Sostenuto

Israel Stein custos3 at comcast.net
Sun Jul 22 15:16:10 MDT 2007


At 11:00 AM 7/22/2007, Paul Revenko-Jones wrote:
>Israel:
>
>You're not interested in the question. I am. Thanks for the input.
>
>Paul

Au contraire, Paul. I have been interested in the question for over 
twenty years now. It seems that nobody I approached has any light to 
shed on it. So I'll continue with some more hypotheses for you to 
check out - if you can.

While - as some have written - the sostenuto is a convenience for 
some pianists who use it quite frequently, it does not open any great 
vistas for composers to explore. This is due to the inherent property 
of the piano as a percussive instrument - it simply is not capable of 
sustaining a note or a chord for any significant length of time, 
regardless of any mechanical contraption that makes "look ma no 
hands" sustaining possible.
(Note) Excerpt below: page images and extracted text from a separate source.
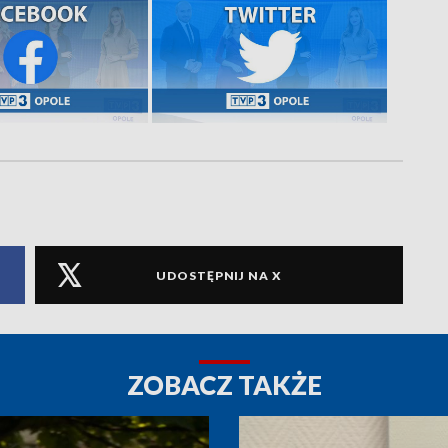
UDOSTĘPNIJ NA X
ZOBACZ TAKŻE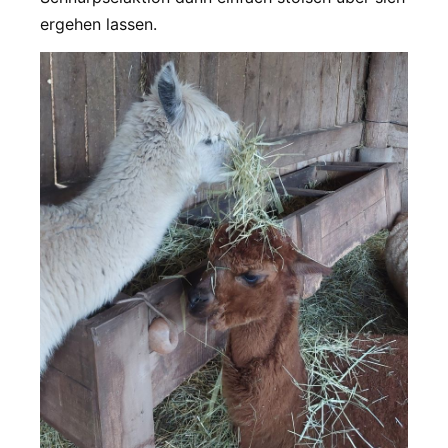
ergehen lassen.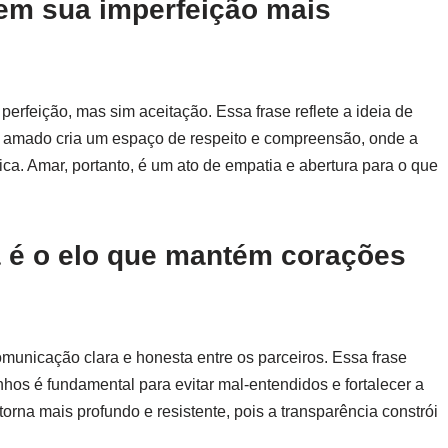
 em sua imperfeição mais
perfeição, mas sim aceitação. Essa frase reflete a ideia de
r amado cria um espaço de respeito e compreensão, onde a
ca. Amar, portanto, é um ato de empatia e abertura para o que
a é o elo que mantém corações
municação clara e honesta entre os parceiros. Essa frase
hos é fundamental para evitar mal-entendidos e fortalecer a
torna mais profundo e resistente, pois a transparência constrói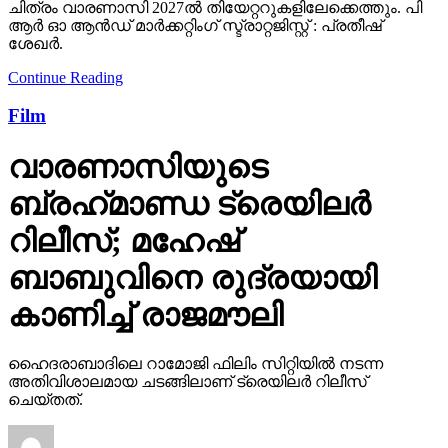
ചിത്രം വാരണാസി 2027ൽ തിയേറ്ററുകളിലേക്കെത്തും. പി
ആർ ഓ ആൻഡ് മാർക്കറ്റിംഗ് സ്ട്രാറ്റജിസ്റ്റ് : പ്രതീഷ്
ശേഖർ.
Continue Reading
Film
വാരണാസിയുടെ
ബ്രഹ്‌മാണ്ഡ ട്രെയിലര്‍
റിലീസ്; മഹേഷ്
ബാബുവിനെ രുദ്രയായി
കാണിച്ച് രാജമൗലി
ഹൈദരാബാദിലെ റാമോജി ഫിലിം സിറ്റിയില്‍ നടന്ന
അതിവിശാലമായ ചടങ്ങിലാണ് ട്രെയിലര്‍ റിലീസ്
ചെയ്തത്.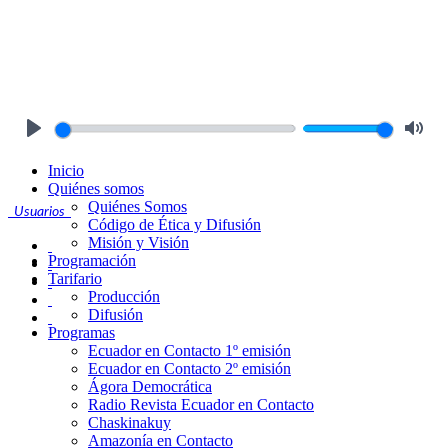
Play
Mute
Inicio
Quiénes somos
Quiénes Somos
Usuarios
Código de Ética y Difusión
Misión y Visión
Programación
Tarifario
Producción
Difusión
Programas
Ecuador en Contacto 1º emisión
Ecuador en Contacto 2º emisión
Ágora Democrática
Radio Revista Ecuador en Contacto
Chaskinakuy
Amazonía en Contacto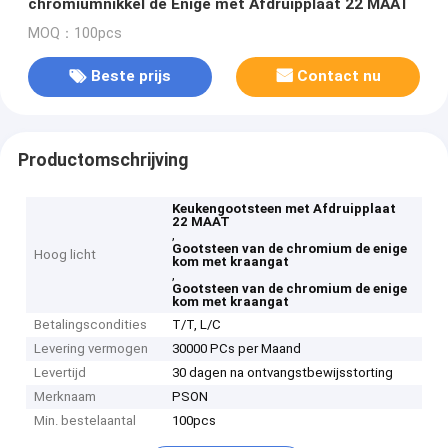
chromiumnikkel de Enige met Afdruipplaat 22 MAAT
MOQ：100pcs
Beste prijs
Contact nu
Productomschrijving
Keukengootsteen met Afdruipplaat
22 MAAT
,
Gootsteen van de chromium de enige
Hoog licht
kom met kraangat
,
Gootsteen van de chromium de enige
kom met kraangat
Betalingscondities
T/T, L/C
Levering vermogen
30000 PCs per Maand
Levertijd
30 dagen na ontvangstbewijsstorting
Merknaam
PSON
Min. bestelaantal
100pcs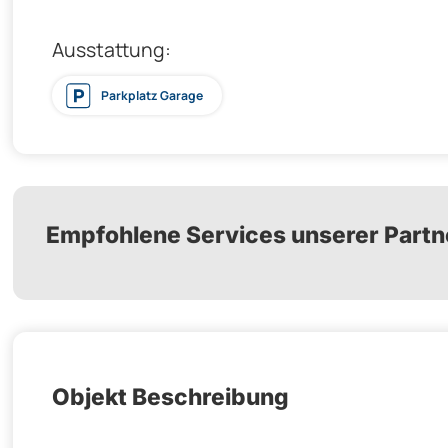
Ausstattung:
Parkplatz Garage
Empfohlene Services unserer Partn
Objekt Beschreibung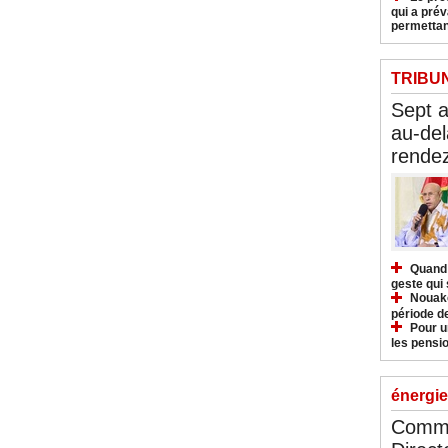
qui a pré
permettan
TRIBU
Sept 
au-del
rendez
Quand 
geste qui 
Nouakc
période d
Pour u
les pensio
énergie
Commu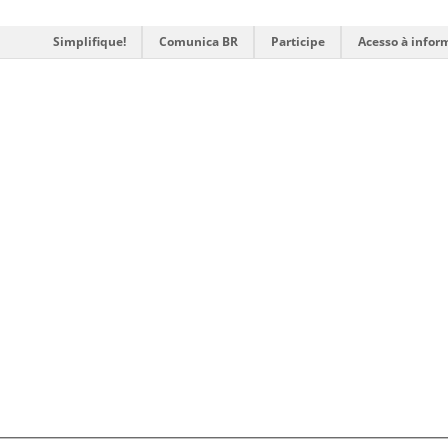
Simplifique!
Comunica BR
Participe
Acesso à infor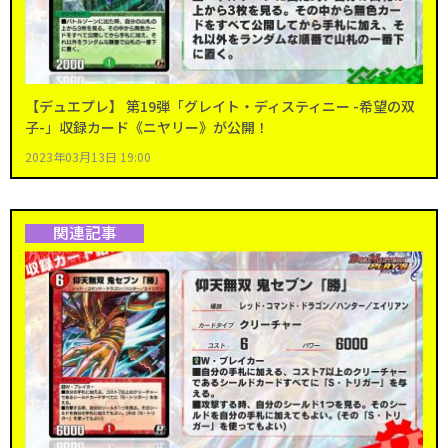
【デュエプレ】 第19弾「グレイト・ディスティニー -希望の双
子-」収録カード《ニヤリー》が公開！
2023年03月13日 19:00
関連記事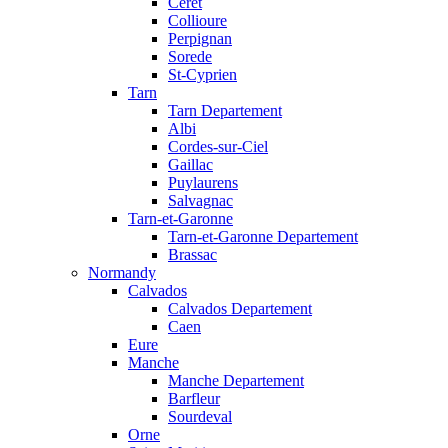
Ceret
Collioure
Perpignan
Sorede
St-Cyprien
Tarn
Tarn Departement
Albi
Cordes-sur-Ciel
Gaillac
Puylaurens
Salvagnac
Tarn-et-Garonne
Tarn-et-Garonne Departement
Brassac
Normandy
Calvados
Calvados Departement
Caen
Eure
Manche
Manche Departement
Barfleur
Sourdeval
Orne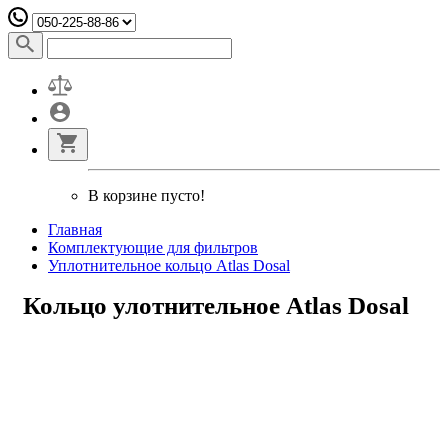
В корзине пусто!
Главная
Комплектующие для фильтров
Уплотнительное кольцо Atlas Dosal
Кольцо улотнительное Atlas Dosal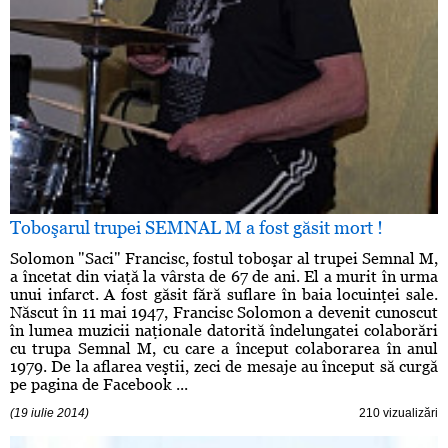
Toboşarul trupei SEMNAL M a fost găsit mort !
Solomon "Saci" Francisc, fostul toboşar al trupei Semnal M,
a încetat din viaţă la vârsta de 67 de ani. El a murit în urma
unui infarct. A fost găsit fără suflare în baia locuinţei sale.
Născut în 11 mai 1947, Francisc Solomon a devenit cunoscut
în lumea muzicii naţionale datorită îndelungatei colaborări
cu trupa Semnal M, cu care a început colaborarea în anul
1979. De la aflarea veştii, zeci de mesaje au început să curgă
pe pagina de Facebook ...
(19 iulie 2014)
210 vizualizări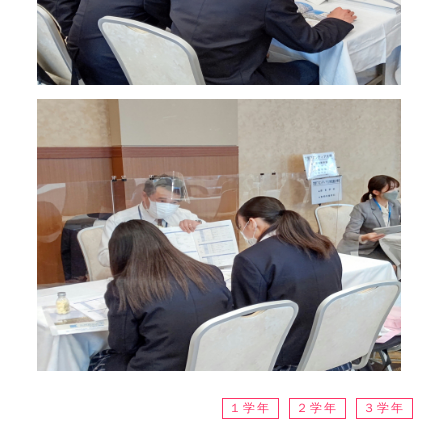
１学年
２学年
３学年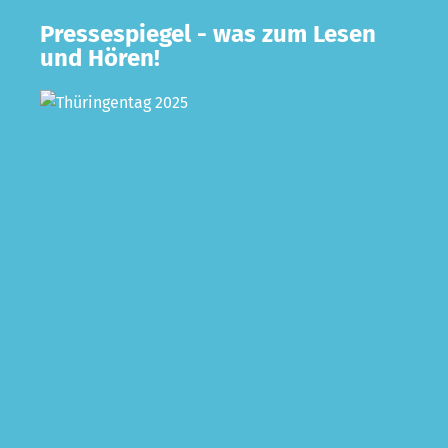
Pressespiegel - was zum Lesen
und Hören!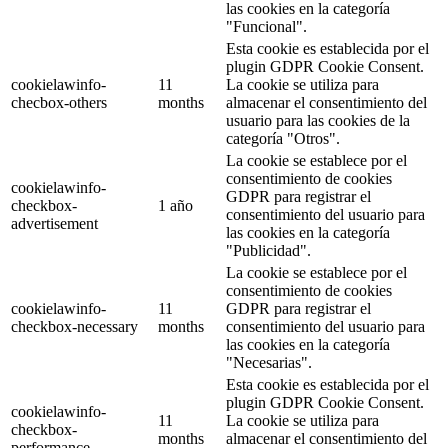
las cookies en la categoría
"Funcional".
Esta cookie es establecida por el
plugin GDPR Cookie Consent.
cookielawinfo-
11
La cookie se utiliza para
checbox-others
months
almacenar el consentimiento del
usuario para las cookies de la
categoría "Otros".
La cookie se establece por el
consentimiento de cookies
cookielawinfo-
GDPR para registrar el
checkbox-
1 año
consentimiento del usuario para
advertisement
las cookies en la categoría
"Publicidad".
La cookie se establece por el
consentimiento de cookies
cookielawinfo-
11
GDPR para registrar el
checkbox-necessary
months
consentimiento del usuario para
las cookies en la categoría
"Necesarias".
Esta cookie es establecida por el
plugin GDPR Cookie Consent.
cookielawinfo-
11
La cookie se utiliza para
checkbox-
months
almacenar el consentimiento del
performance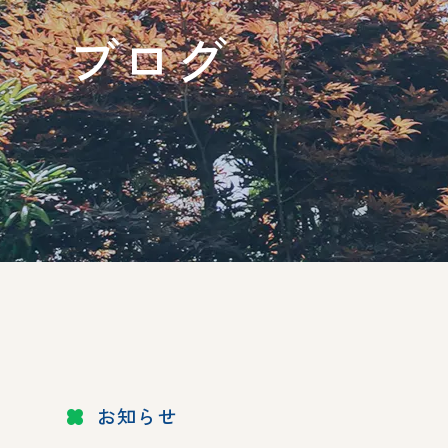
ブログ
お知らせ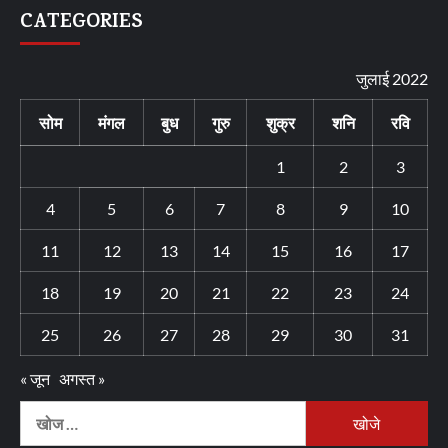
CATEGORIES
जुलाई 2022
सोम
मंगल
बुध
गुरु
शुक्र
शनि
रवि
1
2
3
4
5
6
7
8
9
10
11
12
13
14
15
16
17
18
19
20
21
22
23
24
25
26
27
28
29
30
31
« जून
अगस्त »
निम्न
को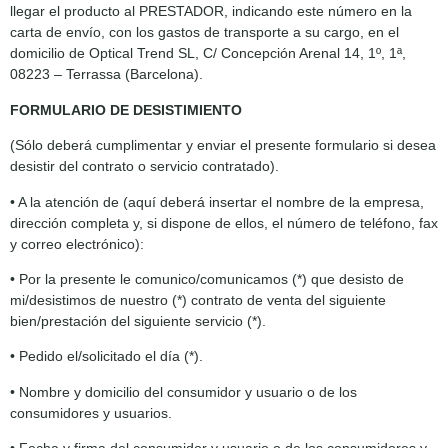
llegar el producto al PRESTADOR, indicando este número en la
carta de envío, con los gastos de transporte a su cargo, en el
domicilio de Optical Trend SL, C/ Concepción Arenal 14, 1º, 1ª,
08223 – Terrassa (Barcelona).
FORMULARIO DE DESISTIMIENTO
(Sólo deberá cumplimentar y enviar el presente formulario si desea
desistir del contrato o servicio contratado).
• A la atención de (aquí deberá insertar el nombre de la empresa,
dirección completa y, si dispone de ellos, el número de teléfono, fax
y correo electrónico):
• Por la presente le comunico/comunicamos (*) que desisto de
mi/desistimos de nuestro (*) contrato de venta del siguiente
bien/prestación del siguiente servicio (*).
• Pedido el/solicitado el día (*).
• Nombre y domicilio del consumidor y usuario o de los
consumidores y usuarios.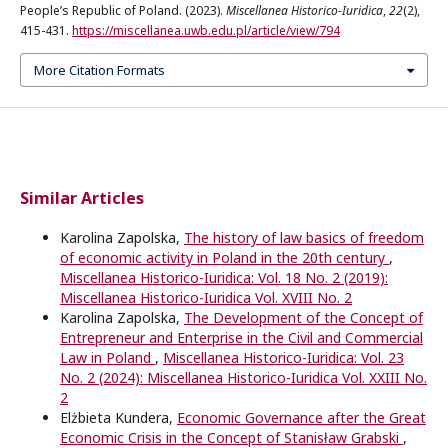
People’s Republic of Poland. (2023).
Miscellanea Historico-Iuridica
,
22
(2),
415-431.
https://miscellanea.uwb.edu.pl/article/view/794
More Citation Formats
Similar Articles
Karolina Zapolska,
The history of law basics of freedom
of economic activity in Poland in the 20th century
,
Miscellanea Historico-Iuridica: Vol. 18 No. 2 (2019):
Miscellanea Historico-Iuridica Vol. XVIII No. 2
Karolina Zapolska,
The Development of the Concept of
Entrepreneur and Enterprise in the Civil and Commercial
Law in Poland
,
Miscellanea Historico-Iuridica: Vol. 23
No. 2 (2024): Miscellanea Historico-Iuridica Vol. XXIII No.
2
Elżbieta Kundera,
Economic Governance after the Great
Economic Crisis in the Concept of Stanisław Grabski
,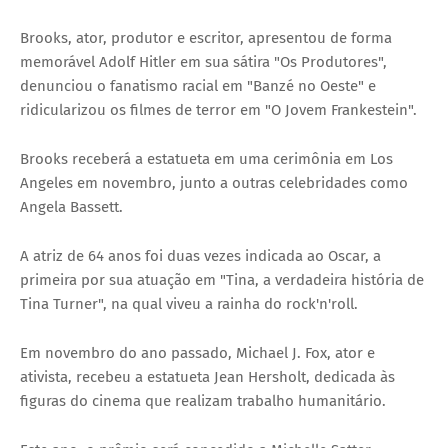
Brooks, ator, produtor e escritor, apresentou de forma
memorável Adolf Hitler em sua sátira "Os Produtores",
denunciou o fanatismo racial em "Banzé no Oeste" e
ridicularizou os filmes de terror em "O Jovem Frankestein".
Brooks receberá a estatueta em uma cerimônia em Los
Angeles em novembro, junto a outras celebridades como
Angela Bassett.
A atriz de 64 anos foi duas vezes indicada ao Oscar, a
primeira por sua atuação em "Tina, a verdadeira história de
Tina Turner", na qual viveu a rainha do rock'n'roll.
Em novembro do ano passado, Michael J. Fox, ator e
ativista, recebeu a estatueta Jean Hersholt, dedicada às
figuras do cinema que realizam trabalho humanitário.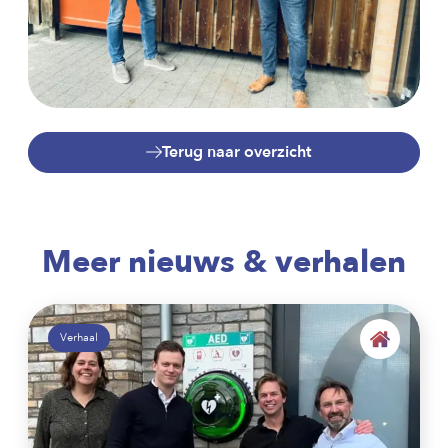
Terug naar overzicht
Meer nieuws & verhalen
Verhaal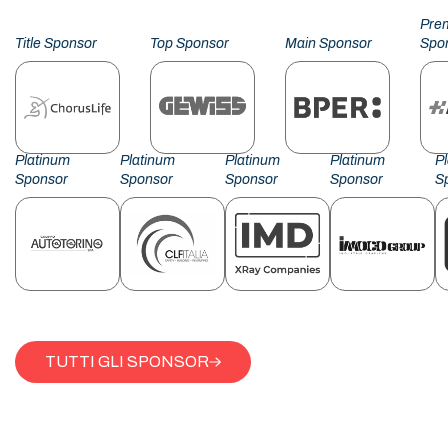
Pre
Title Sponsor
Top Sponsor
Main Sponsor
Spo
Platinum
Platinum
Platinum
Platinum
P
Sponsor
Sponsor
Sponsor
Sponsor
S
TUTTI GLI SPONSOR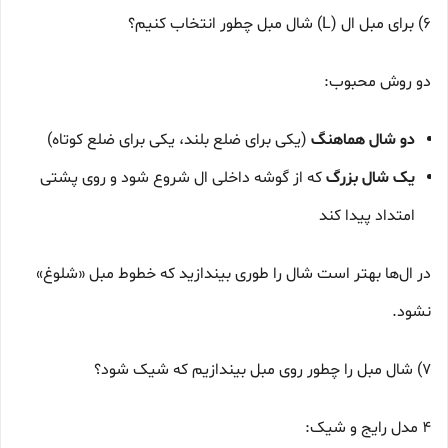
6) برای مبل ال (L) شال مبل چطور انتخاب کنیم؟
دو روش محبوب:
دو شال هماهنگ
(یکی برای ضلع بلند، یکی برای ضلع کوتاه)
یک شال بزرگ
که از گوشه داخلی ال شروع شود و روی پشتی
امتداد پیدا کند
در ال‌ها بهتر است شال را طوری بیندازید که خطوط مبل «شلوغ»
نشود.
7) شال مبل را چطور روی مبل بیندازیم که شیک شود؟
۴ مدل رایج و شیک: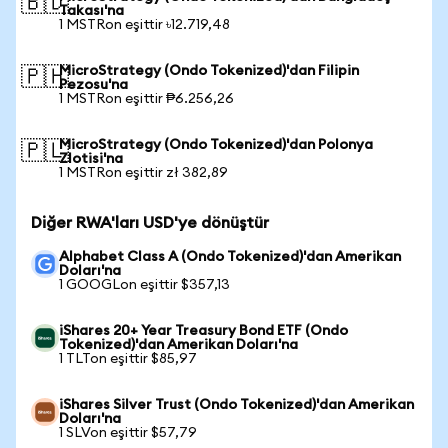
🇧🇩
Takası'na
1 MSTRon eşittir ৳12.719,48
MicroStrategy (Ondo Tokenized)'dan Filipin
🇵🇭
Pezosu'na
1 MSTRon eşittir ₱6.256,26
MicroStrategy (Ondo Tokenized)'dan Polonya
🇵🇱
Zlotisi'na
1 MSTRon eşittir zł 382,89
Diğer RWA'ları USD'ye dönüştür
Alphabet Class A (Ondo Tokenized)'dan Amerikan
Doları'na
1 GOOGLon eşittir $357,13
iShares 20+ Year Treasury Bond ETF (Ondo
Tokenized)'dan Amerikan Doları'na
1 TLTon eşittir $85,97
iShares Silver Trust (Ondo Tokenized)'dan Amerikan
Doları'na
1 SLVon eşittir $57,79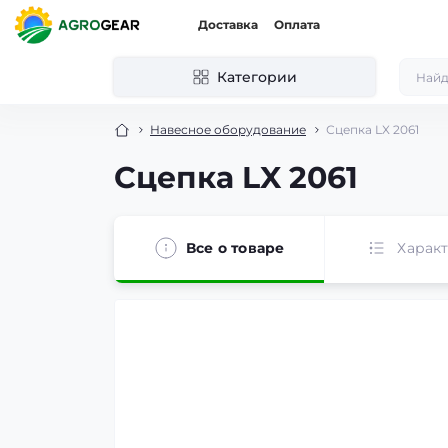
Доставка
Оплата
Категории
Навесное оборудование
Сцепка LX 2061
Сцепка LX 2061
Все о товаре
Харак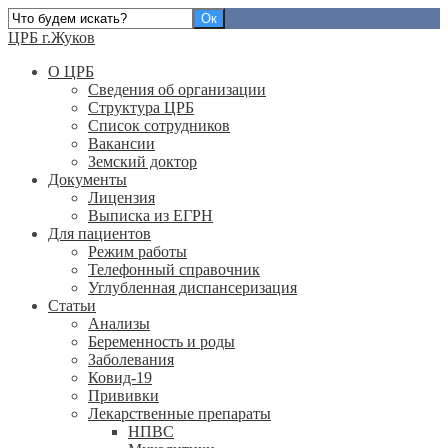
ЦРБ г.Жуков
О ЦРБ
Сведения об организации
Структура ЦРБ
Список сотрудников
Вакансии
Земский доктор
Документы
Лицензия
Выписка из ЕГРН
Для пациентов
Режим работы
Телефонный справочник
Углубленная диспансеризация
Статьи
Анализы
Беременность и роды
Заболевания
Ковид-19
Прививки
Лекарственные препараты
НПВС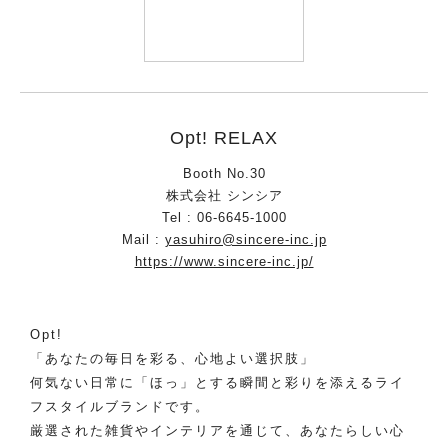
Opt! RELAX
Booth No.30
株式会社 シンシア
Tel : 06-6645-1000
Mail :
yasuhiro@sincere-inc.jp
https://www.sincere-inc.jp/
Opt!
「あなたの毎日を彩る、心地よい選択肢」
何気ない日常に「ほっ」とする瞬間と彩りを添えるライ
フスタイルブランドです。
厳選された雑貨やインテリアを通じて、あなたらしい心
The sound decays pretty rapidly 
regardless, and so the musical effects achievable with the sostenuto 
are quite limited and not even innovative - playing moving lines 
while sustaining a note or a chord is hardly revolutionary, 
musically. And composers have for a couple of centuries before the 
sostenuto was invented employed four-hand composition and composition 
for multiple keyboards for thicker-textured pieces - which the 
sostenuto can't even approach, since it does nothing to enable the 
playing of an additional moving line (as, for example, the organ pedalboard).

In pianistic writing a long trill is typically used in place of a 
long-sustained note where such an effect is called for - the trill 
does not decay and can be blended into a long melodic line at any 
dynamic level - unlike a held note whose rapid decay makes only a 
piano or pianissimo continuation possible... For a good example of 
this compositional technique, check out Beethoven's transcription of 
his own violin concerto for the piano. Even on the modern piano - 
with much more sustain capability than Beethoven's instrument - 
trying to substitute held notes for the sustained trills will yield 
pretty anemic results.

The sostenuto pedal is not capable of delivering a true pedal point, 
or fitting a note into a moving line or of too many other musical 
effects. Other than grabbing an occasional extra note or chord, it 
can do little to open great new compositional vistas... It's rather - 
as some have written - pretty much a "convenience device".